→ **Problem to work on**: Reproduce word for word the lines between the one containing "- pencil case [134,328,192,366]" and the end of the entries below, both inclusive; leave out pictures.

Records from a data source:
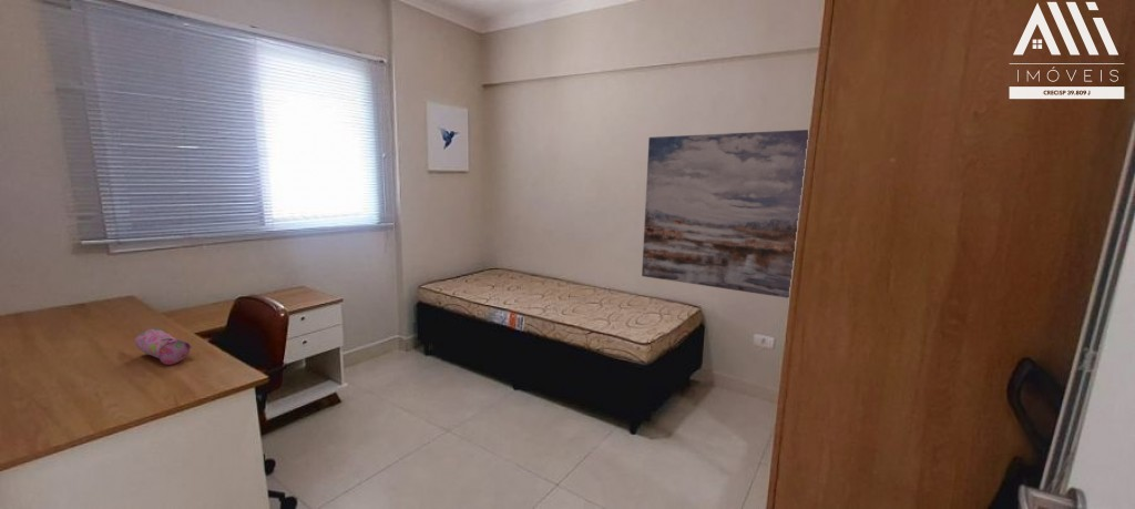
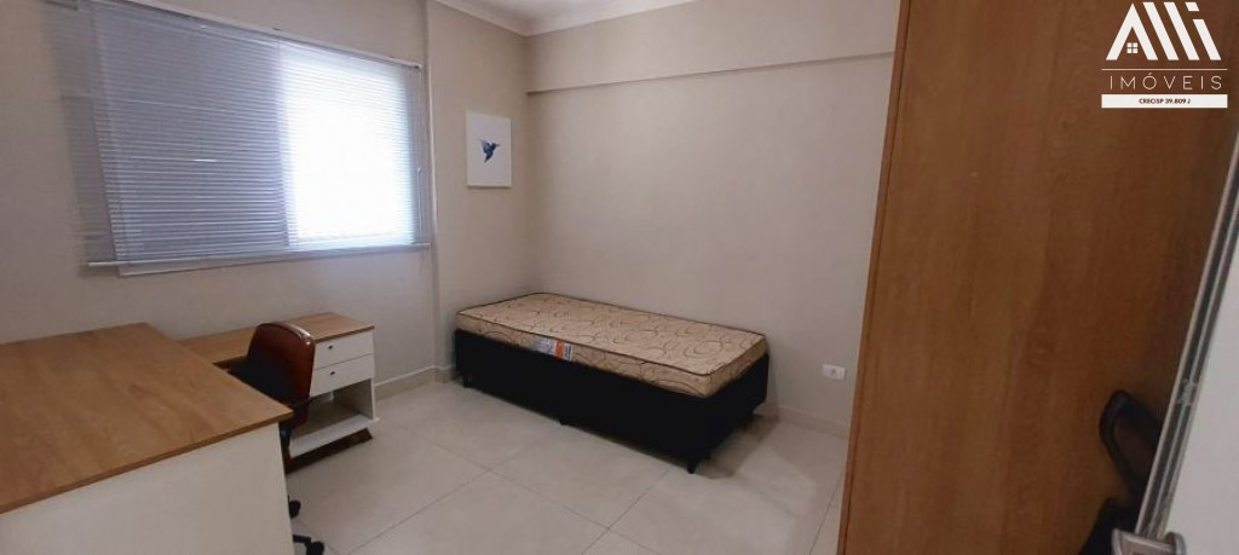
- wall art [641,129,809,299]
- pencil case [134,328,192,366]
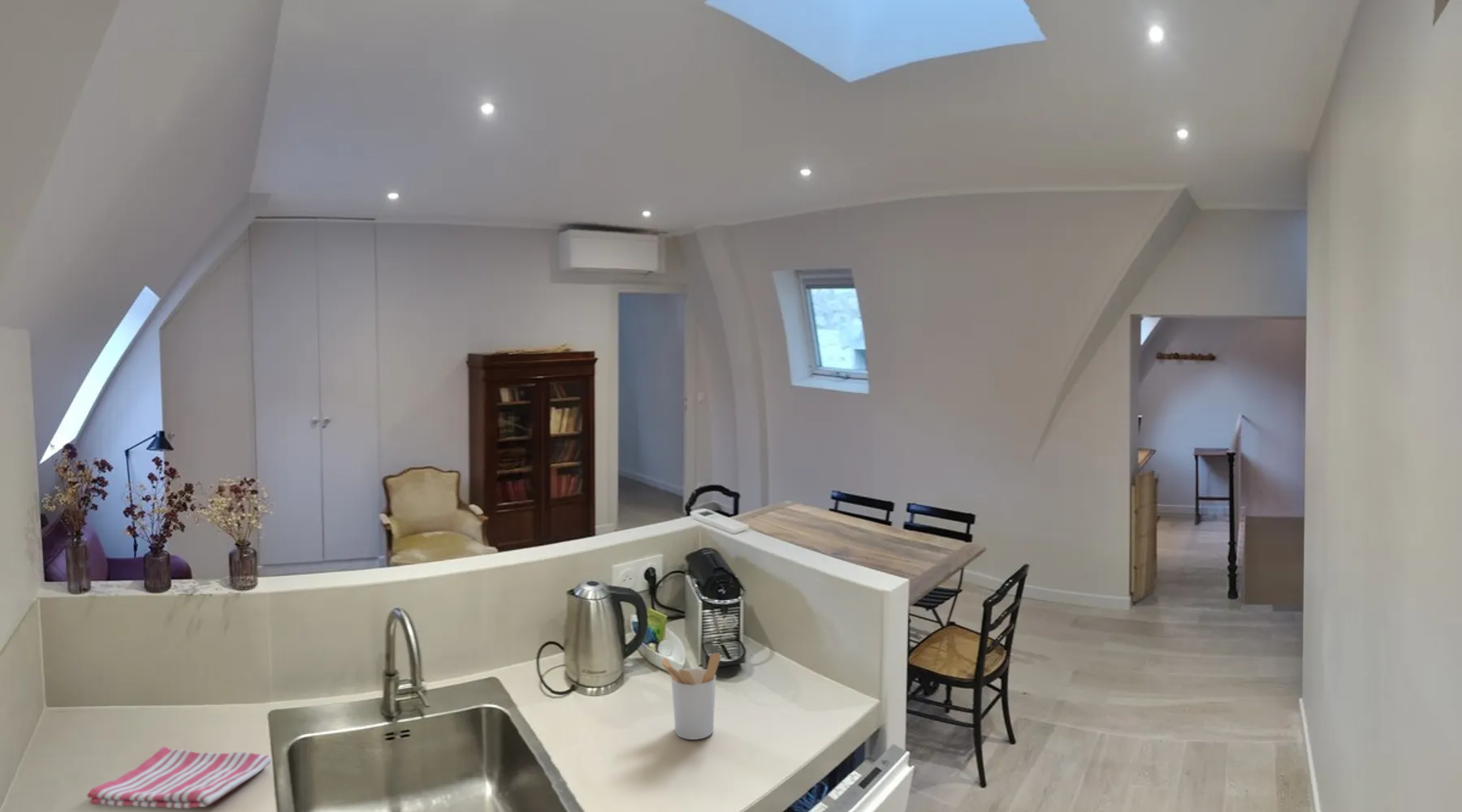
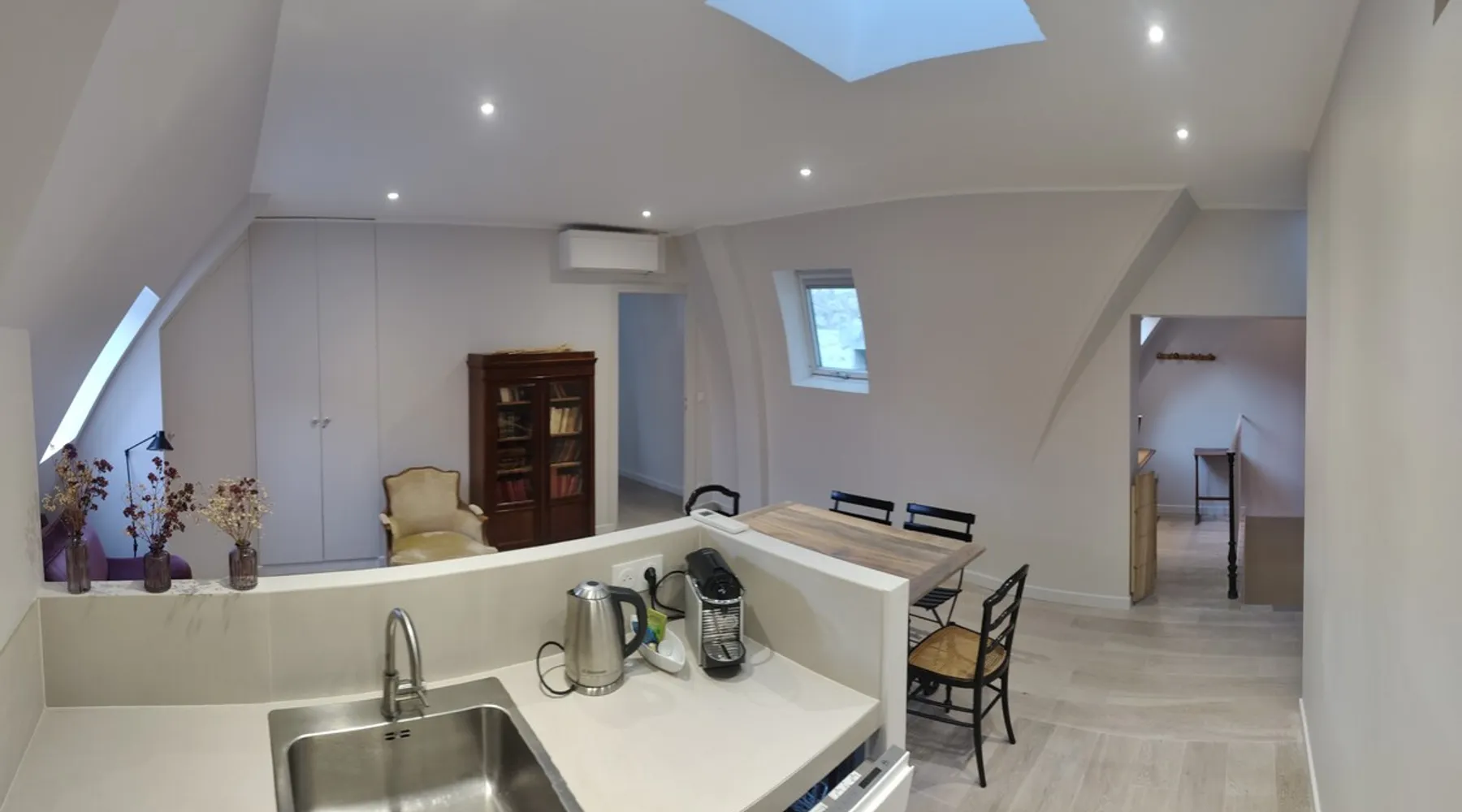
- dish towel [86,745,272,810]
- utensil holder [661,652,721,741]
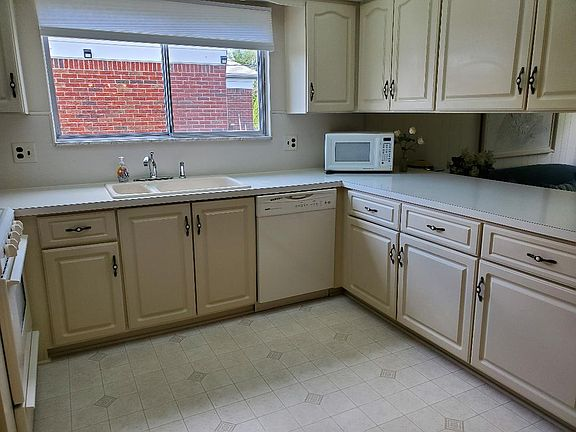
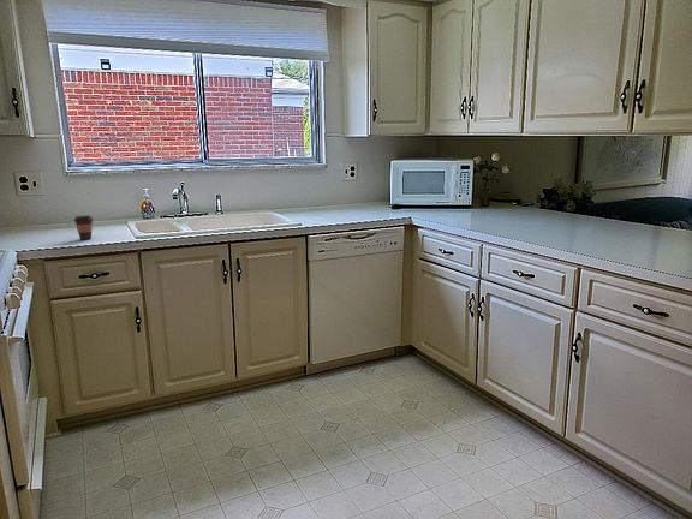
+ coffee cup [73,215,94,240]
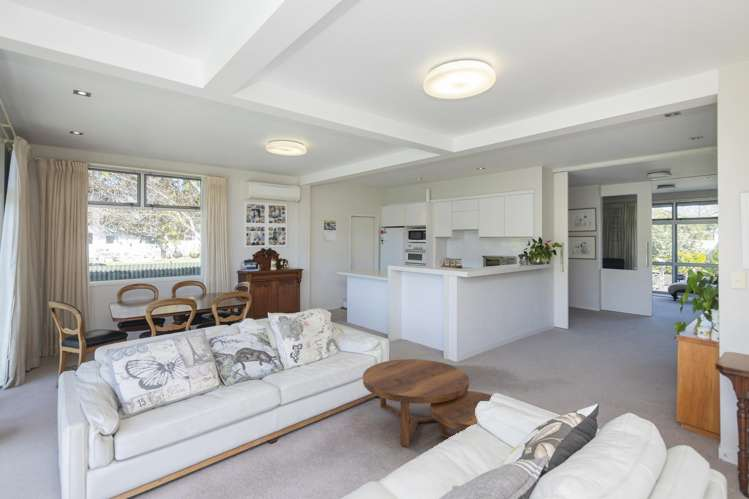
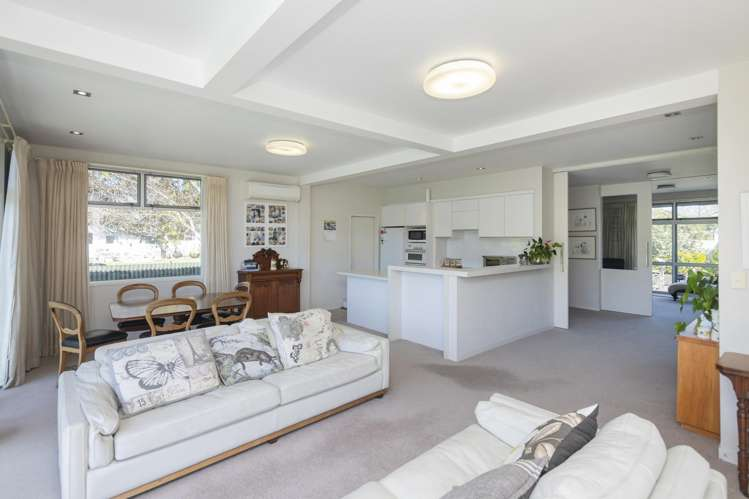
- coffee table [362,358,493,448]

→ **Result**:
- pencil case [134,328,192,366]
- dish towel [86,745,272,810]
- utensil holder [661,652,721,741]
+ coffee cup [73,215,94,240]
- coffee table [362,358,493,448]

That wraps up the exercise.